We just dropped a limited-edition collab with Bar Basso for Milan Design Week, click here for the full collection.
If you’ve been to Milan’s Salone del Mobile, you’ll be familiar with Bar Basso. As the evening grows darker, designers and attendees spill out from the classic bar and pack the sidewalk, all under the glow of Bar Basso’s neon red sign.
Old school cocktail bars are having a moment — why go to a dive bar when you can sip a luxurious martini and feel like the main character — so if Bar Basso wasn’t already iconic, now would certainly be its moment.
As our Director of ECommerce, Herbert Hoffman explains, “We have been visiting Milan for fashion week for years and Bar Basso has always been at the center of it all.”
Founded in 1947, the bar rose to prominence in the 50s as one of the first bars to introduce cocktail culture to a thirsty-for-excess post-war crowd. Since then, its decor has largely remained the same, with dark wood, pink walls, marble floors, and chandeliers that are asking to be posed in front of.

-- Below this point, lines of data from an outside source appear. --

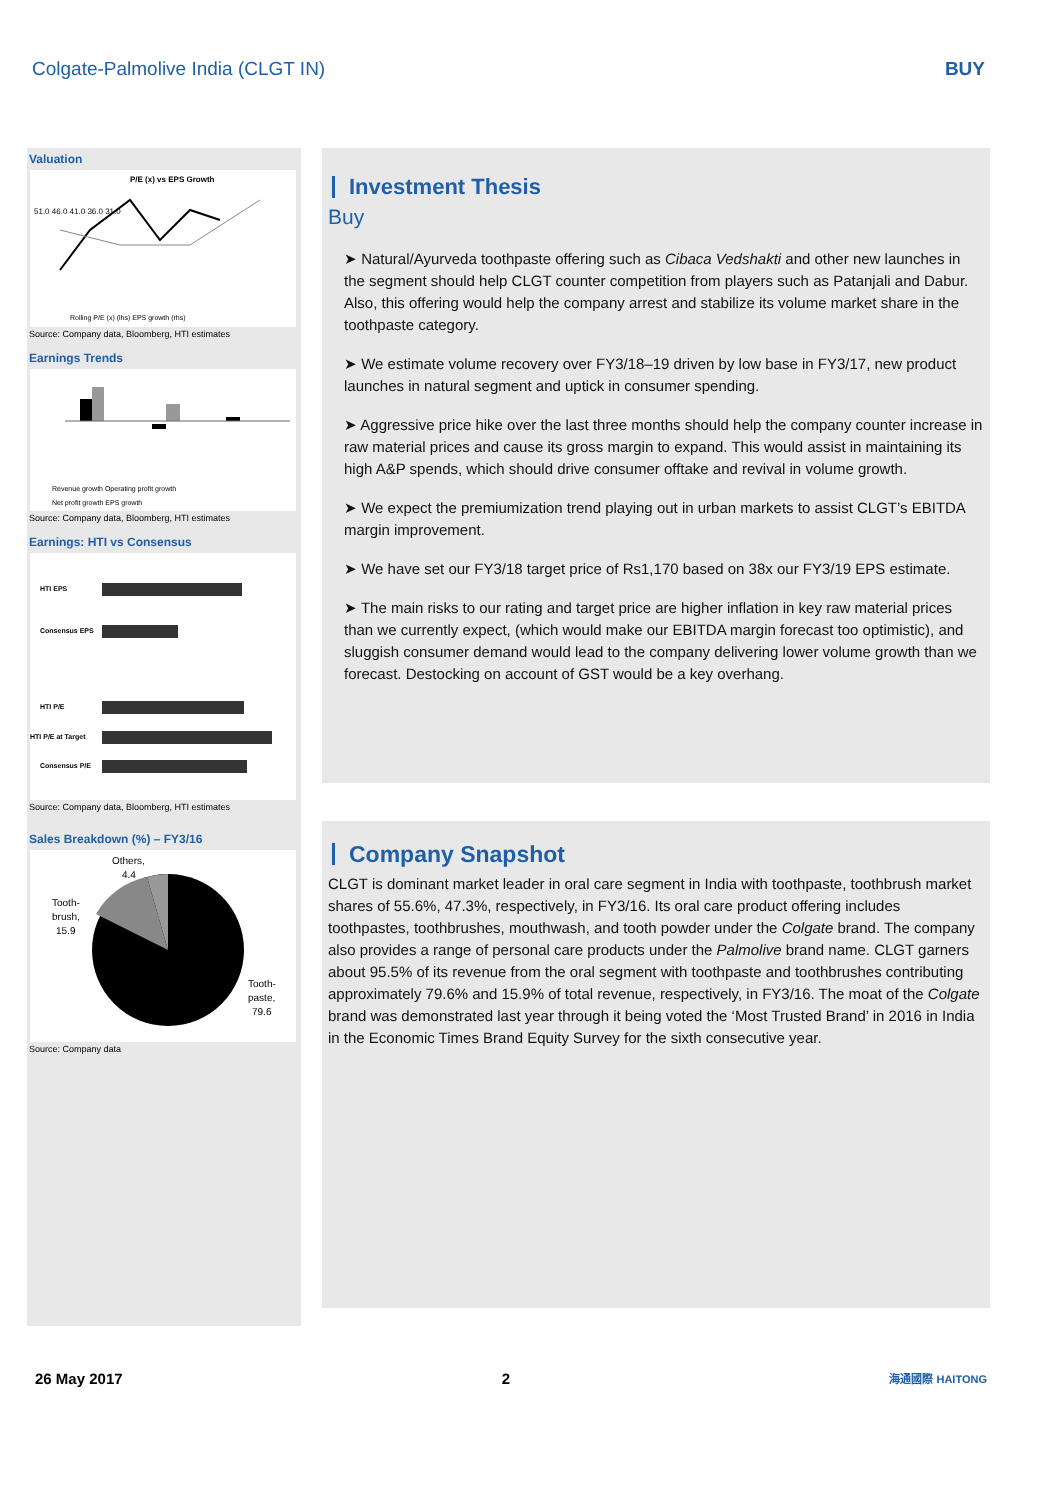Colgate-Palmolive India (CLGT IN) BUY
Valuation
P/E (x) vs EPS Growth
51.0 46.0 41.0 36.0 31.0
Rolling P/E (x) (lhs) EPS growth (rhs)
Source: Company data, Bloomberg, HTI estimates
Earnings Trends
Revenue growth Operating profit growth
Net profit growth EPS growth
Source: Company data, Bloomberg, HTI estimates
Earnings: HTI vs Consensus
HTI EPS
Consensus EPS
HTI P/E
HTI P/E at Target
Consensus P/E
Source: Company data, Bloomberg, HTI estimates
Sales Breakdown (%) – FY3/16
Others,
4.4
Tooth-
brush,
15.9
Tooth-
paste,
79.6
Source: Company data
Investment Thesis
Buy
➤ Natural/Ayurveda toothpaste offering such as Cibaca Vedshakti and other new launches in the segment should help CLGT counter competition from players such as Patanjali and Dabur. Also, this offering would help the company arrest and stabilize its volume market share in the toothpaste category.
➤ We estimate volume recovery over FY3/18–19 driven by low base in FY3/17, new product launches in natural segment and uptick in consumer spending.
➤ Aggressive price hike over the last three months should help the company counter increase in raw material prices and cause its gross margin to expand. This would assist in maintaining its high A&P spends, which should drive consumer offtake and revival in volume growth.
➤ We expect the premiumization trend playing out in urban markets to assist CLGT’s EBITDA margin improvement.
➤ We have set our FY3/18 target price of Rs1,170 based on 38x our FY3/19 EPS estimate.
➤ The main risks to our rating and target price are higher inflation in key raw material prices than we currently expect, (which would make our EBITDA margin forecast too optimistic), and sluggish consumer demand would lead to the company delivering lower volume growth than we forecast. Destocking on account of GST would be a key overhang.
Company Snapshot
CLGT is dominant market leader in oral care segment in India with toothpaste, toothbrush market shares of 55.6%, 47.3%, respectively, in FY3/16. Its oral care product offering includes toothpastes, toothbrushes, mouthwash, and tooth powder under the Colgate brand. The company also provides a range of personal care products under the Palmolive brand name. CLGT garners about 95.5% of its revenue from the oral segment with toothpaste and toothbrushes contributing approximately 79.6% and 15.9% of total revenue, respectively, in FY3/16. The moat of the Colgate brand was demonstrated last year through it being voted the ‘Most Trusted Brand’ in 2016 in India in the Economic Times Brand Equity Survey for the sixth consecutive year.
26 May 2017 2 海通國際 HAITONG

In the ‘70s, the bar began to become embedded in Milan’s growing design and fashion scene, with the designer Joe Colombo and Maurizio Gucci frequently hanging out there. Then, in the ‘90s, designers Jasper Morrison, Marc Newson, Stefano Giovannoni, and James Irvine made Bar Basso their go-to-spot. At the 1999 Salone del Mobile, Irvine decided to host a party for 100 people at the bar. Word of mouth takes over and over 1,000 people end up partying there including Ron Arad, Simon and Yasmin Le Bon, Ross Lovegrove.
Fast forward to today, and the bar is still at the heart of the Milanese creative scene. Alessandro Michele and his team at Gucci are regulars, while Virgil Abloh always stopped by when he was in Milan. And since Irvine’s 1999 event, Bar Basso has been the unofficial afterparty of Salone del Mobile, the foremost event during Milan Design Week.

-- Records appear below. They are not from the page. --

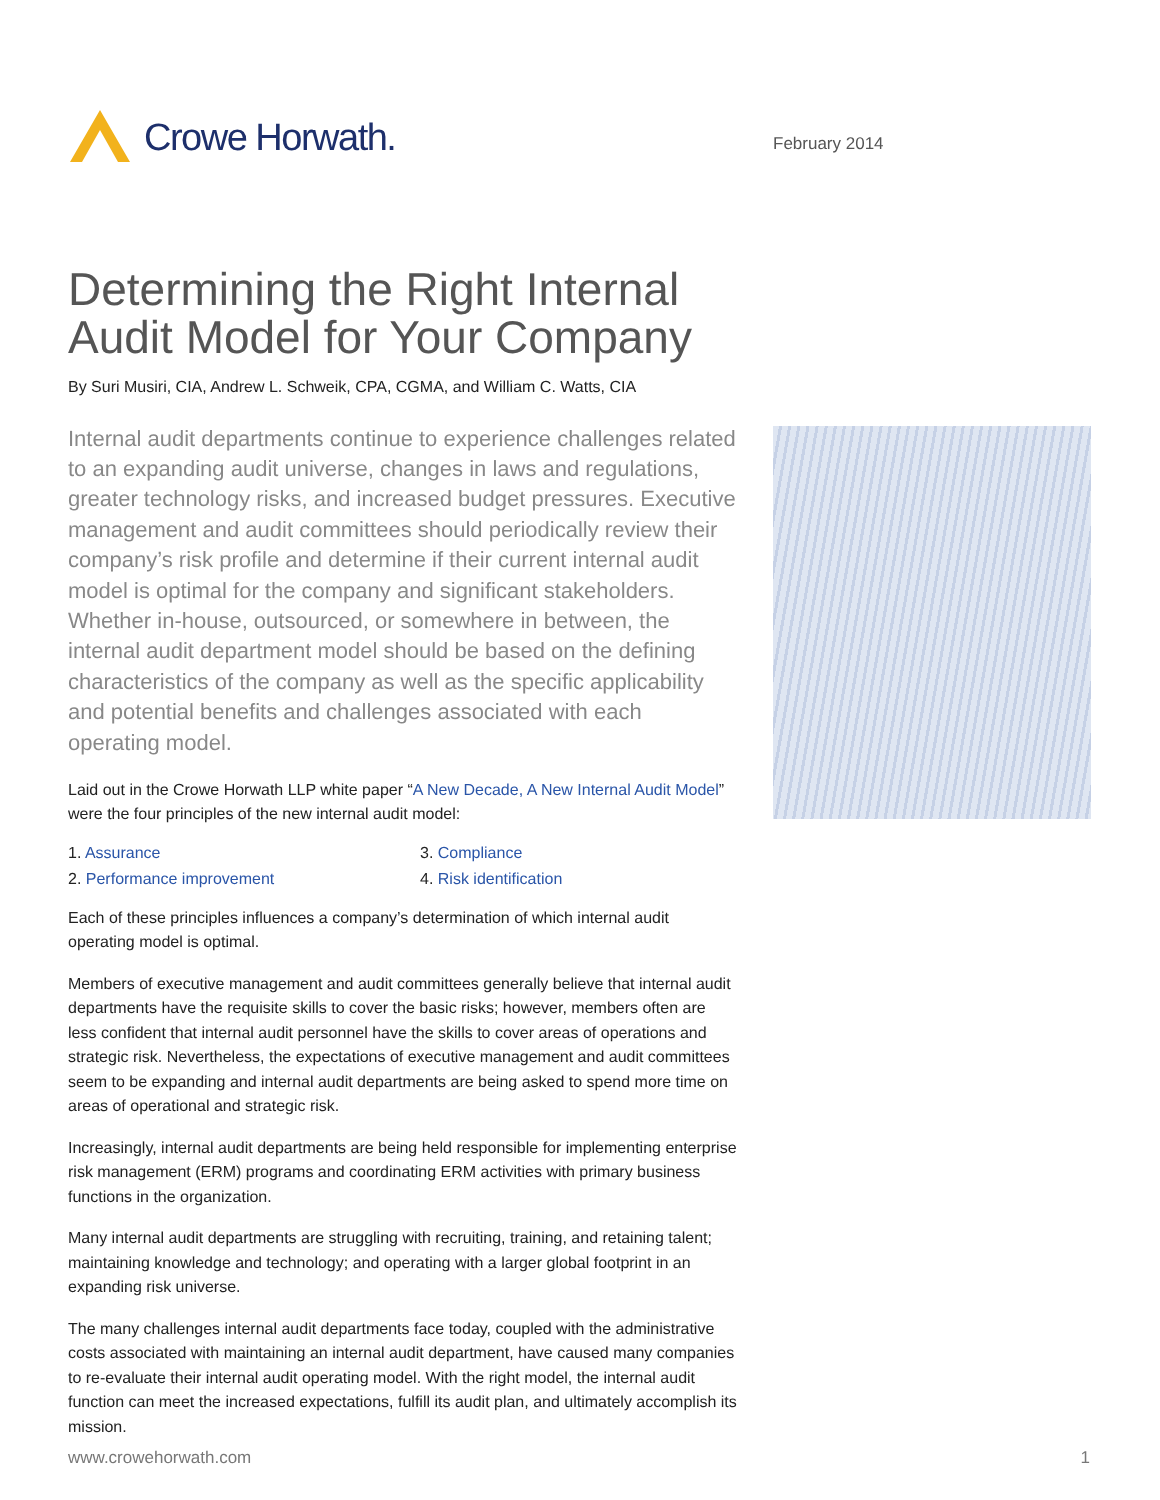Crowe Horwath.
February 2014
Determining the Right Internal Audit Model for Your Company
By Suri Musiri, CIA, Andrew L. Schweik, CPA, CGMA, and William C. Watts, CIA
Internal audit departments continue to experience challenges related to an expanding audit universe, changes in laws and regulations, greater technology risks, and increased budget pressures. Executive management and audit committees should periodically review their company’s risk profile and determine if their current internal audit model is optimal for the company and significant stakeholders. Whether in-house, outsourced, or somewhere in between, the internal audit department model should be based on the defining characteristics of the company as well as the specific applicability and potential benefits and challenges associated with each operating model.
Laid out in the Crowe Horwath LLP white paper “A New Decade, A New Internal Audit Model” were the four principles of the new internal audit model:
1. Assurance
3. Compliance
2. Performance improvement
4. Risk identification
Each of these principles influences a company’s determination of which internal audit operating model is optimal.
Members of executive management and audit committees generally believe that internal audit departments have the requisite skills to cover the basic risks; however, members often are less confident that internal audit personnel have the skills to cover areas of operations and strategic risk. Nevertheless, the expectations of executive management and audit committees seem to be expanding and internal audit departments are being asked to spend more time on areas of operational and strategic risk.
Increasingly, internal audit departments are being held responsible for implementing enterprise risk management (ERM) programs and coordinating ERM activities with primary business functions in the organization.
Many internal audit departments are struggling with recruiting, training, and retaining talent; maintaining knowledge and technology; and operating with a larger global footprint in an expanding risk universe.
The many challenges internal audit departments face today, coupled with the administrative costs associated with maintaining an internal audit department, have caused many companies to re-evaluate their internal audit operating model. With the right model, the internal audit function can meet the increased expectations, fulfill its audit plan, and ultimately accomplish its mission.
www.crowehorwath.com 1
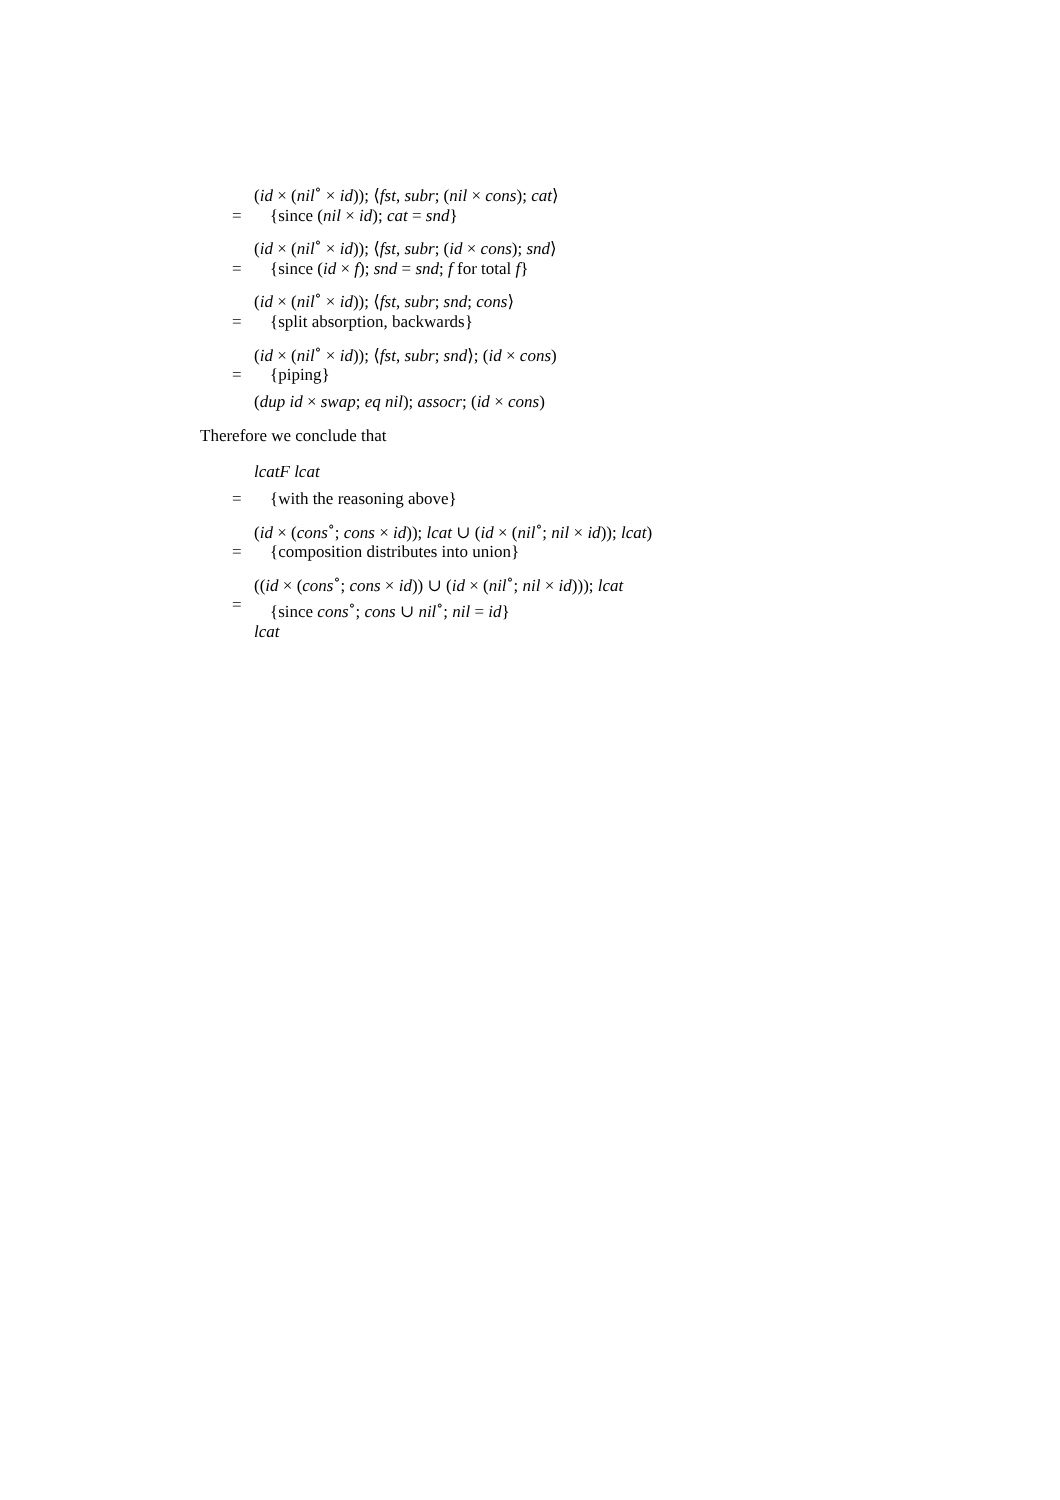(id × (nil<sup>∘</sup> × id)); ⟨fst, subr; (nil × cons); cat⟩
= {since (nil × id); cat = snd}
(id × (nil<sup>∘</sup> × id)); ⟨fst, subr; (id × cons); snd⟩
= {since (id × f); snd = snd; f for total f}
(id × (nil<sup>∘</sup> × id)); ⟨fst, subr; snd; cons⟩
= {split absorption, backwards}
(id × (nil<sup>∘</sup> × id)); ⟨fst, subr; snd⟩; (id × cons)
= {piping}
(dup id × swap; eq nil); assocr; (id × cons)
Therefore we conclude that
lcatF lcat
= {with the reasoning above}
(id × (cons<sup>∘</sup>; cons × id)); lcat ∪ (id × (nil<sup>∘</sup>; nil × id)); lcat)
= {composition distributes into union}
((id × (cons<sup>∘</sup>; cons × id)) ∪ (id × (nil<sup>∘</sup>; nil × id))); lcat
= {since cons<sup>∘</sup>; cons ∪ nil<sup>∘</sup>; nil = id}
lcat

It's a very warm and crazy atmosphere during Salone.” Maurizio Stocchetto, Bar Basso’s current owner tells us. “The bar is usually really packed so it becomes very democratic. You have all designers and architects with their assistants and maybe the assistants get served first — because we don’t know who is who. It’s part of the fun, all the typical hierarchy is confused and everyone has to leave their ego at the door.”
A lack of ego makes sense considering Bar Basso’s signature drink came from a slip-up. In the ‘70s, Maurizio’s father and then-owner of the bar, Mirko Stocchetto, was making a classic negroni when mistook a bottle of sparkling wine for a bottle of gin. The result was a lighter (and some say more delicious) version of the negroni. Quickly, the drink which was christened the negroni sbagliato or “mistake” in Italian, became a customer favorite that has since found fame online.
Of course, when we got the opportunity to make a collection with Bar Basso, the sbagliato (and its signature glass) had to be front-and-center. “Bar Basso’s iconic Sbagliato is known around the world and by telling their story and making a collection we want to honour their long history and great attitude as hosts,” Highsnobiety’s Herbert Hoffman explains.
If anyone can be made for a job, Maurizio is made to be a bar owner. When speaking to him, it’s clear that he thrives off the energy of his customers. He tells us that one of the funnier parts of the job is “finding out you just spoke to someone who was actually very famous but you didn’t realize it.”
“The bar is a very special place because it's not home, it's not work,” Stocchetto continues. “It’s a place where you decide to go when you just want to hang out.”
That’s the beauty of Bar Basso, whether you’re Alessandro Michele, or someone off the street, you’ll both get treated the same — and get some of the best cocktails in Milan.